Piątek i sobota w szpitalnym oddziale
ratunkowym lub izbie przyjęć to dni pracowite. Oceniam, że po godzinie 20, ilość po spożyciu progresywnie
narasta, zaś około północy lub później z wyjątkami, w ramach dyżuru chirurgicznego lub ortopedycznego,
przechodzi w standard. Bluzgi,
wrzaski, trochę demolki. Policja próbuje pomagać, lecz oni do tego mają lepsze i gorsze dzielnice. I dość charakterystyczny scenariusz: rana głowy, 2,5 promila, bełkot, fizjologia
w najmniej wyrafinowanym wydaniu. A kogo interesuje ciąg dalszy, to proszę: badanie przedmiotowe, szycie rany, citowa tomografia głowy /z uwagą, że chory z podejrzeniem guza czeka na to badanie w kolejce/ i oddział. Płyny 2500 ml, szczepionka tężcowa i około dziesiątej rano po wizycie, delikwent
z oddechem smoka wawelskiego, komunikuje
w trybie ultymatywnym: „chcę się wypisać na żądanie”. To jest wersja soft, w wersji hard jest jeszcze ryk, przeszkadzanie chorym, próba
umeblowania sali po swojemu. Czasem, jeśli coś poważniejszego
w drugiej dobie delirka. Można mnożyć przykłady. Choć opisany powyżej przykład soft jest dość znamienny.
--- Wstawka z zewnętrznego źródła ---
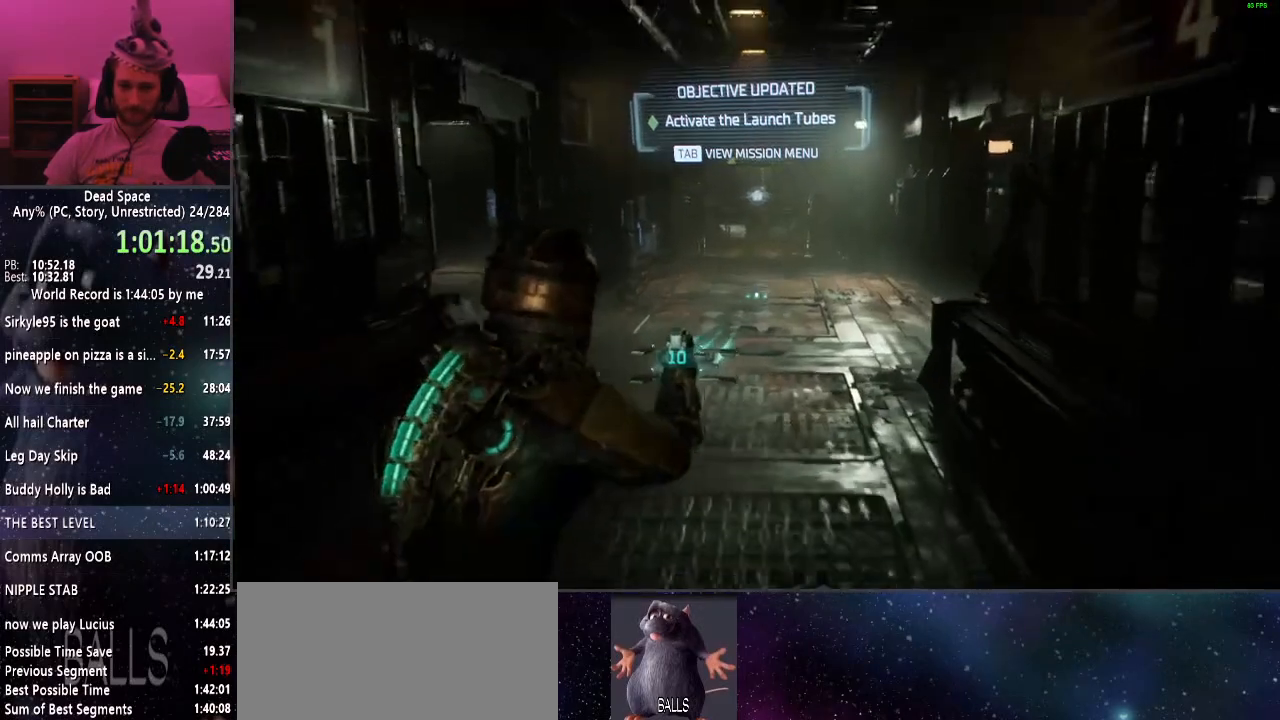
{"keys": ["shift", "w"], "mouse": [], "events": []}
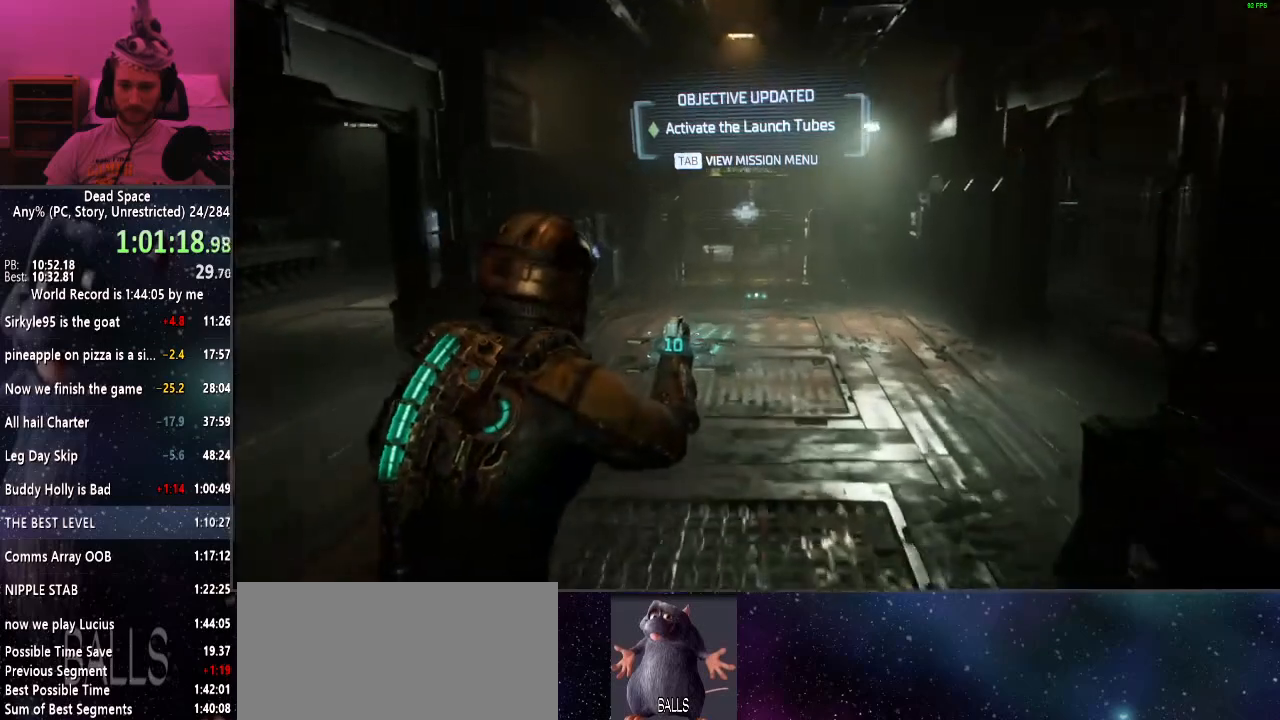
{"keys": ["shift", "w"], "mouse": [], "events": []}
Pytanie jest proste i czytelne? Czy tylko hospitalizacja powodowana wyłącznie toksycznym skutkiem użycia alkoholu jest odpłatna? Czy może jednak rachunek
każdemu, który po pijanemu ulega urazom, do rozważenia inne zachorowania - tu proponowałbym szczegółowy koszyk świadczeń.
Nie do przecenienia jest rola edukacyjno-
profilaktyczna poprzez portfel, lecz to stanowi osobne zagadnienie.